# Available data

##############################

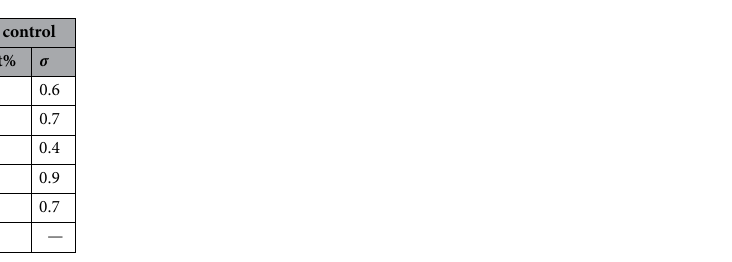
Table 2. Results of the elemental analysis by energy-dispersive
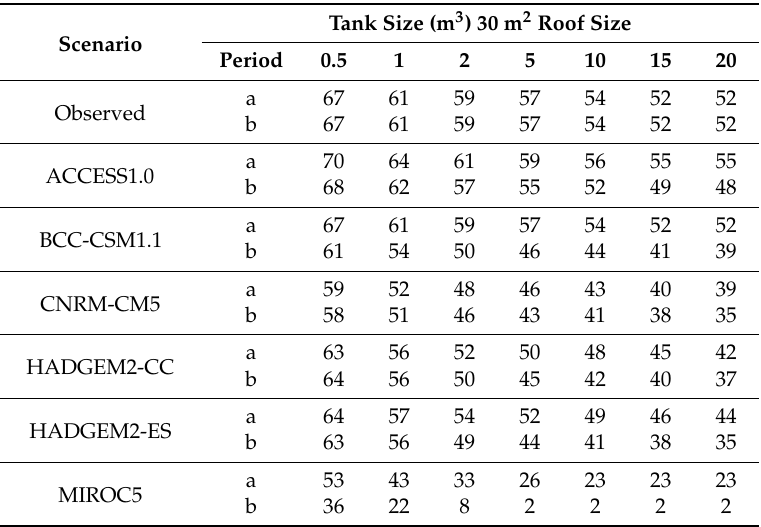
Table 8. Observed and projected water security for JJA dry season.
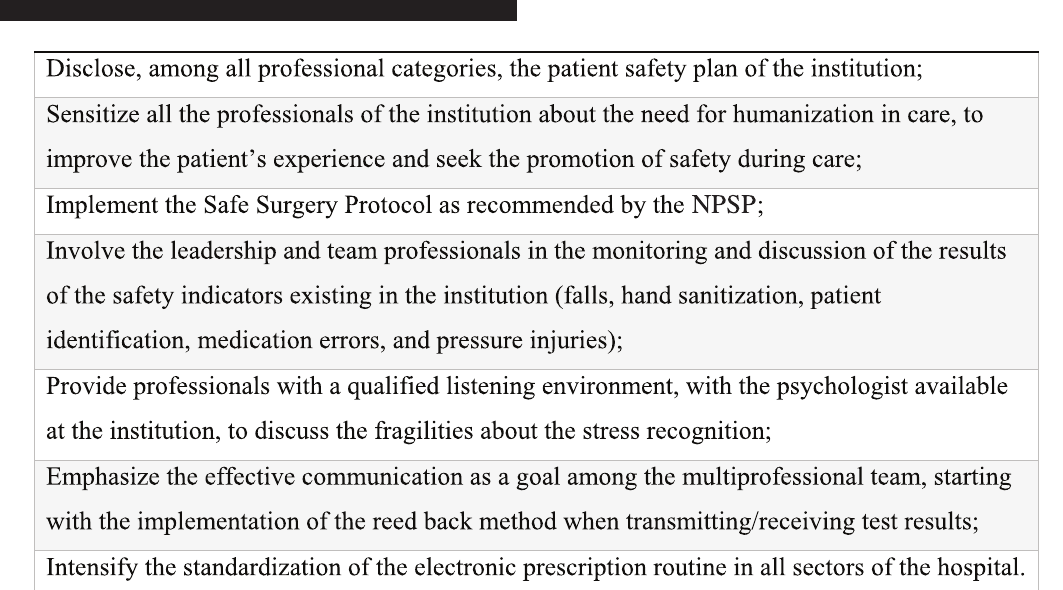
Figure 1. Priority actions listed by the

##############################

# Work required
Everything in the listing should be copied exactly, apart from the images it holds.

# Answer for this exercise
Table 2. Results of the elemental analysis by energy-dispersive
Table 8. Observed and projected water security for JJA dry season.
Figure 1. Priority actions listed by the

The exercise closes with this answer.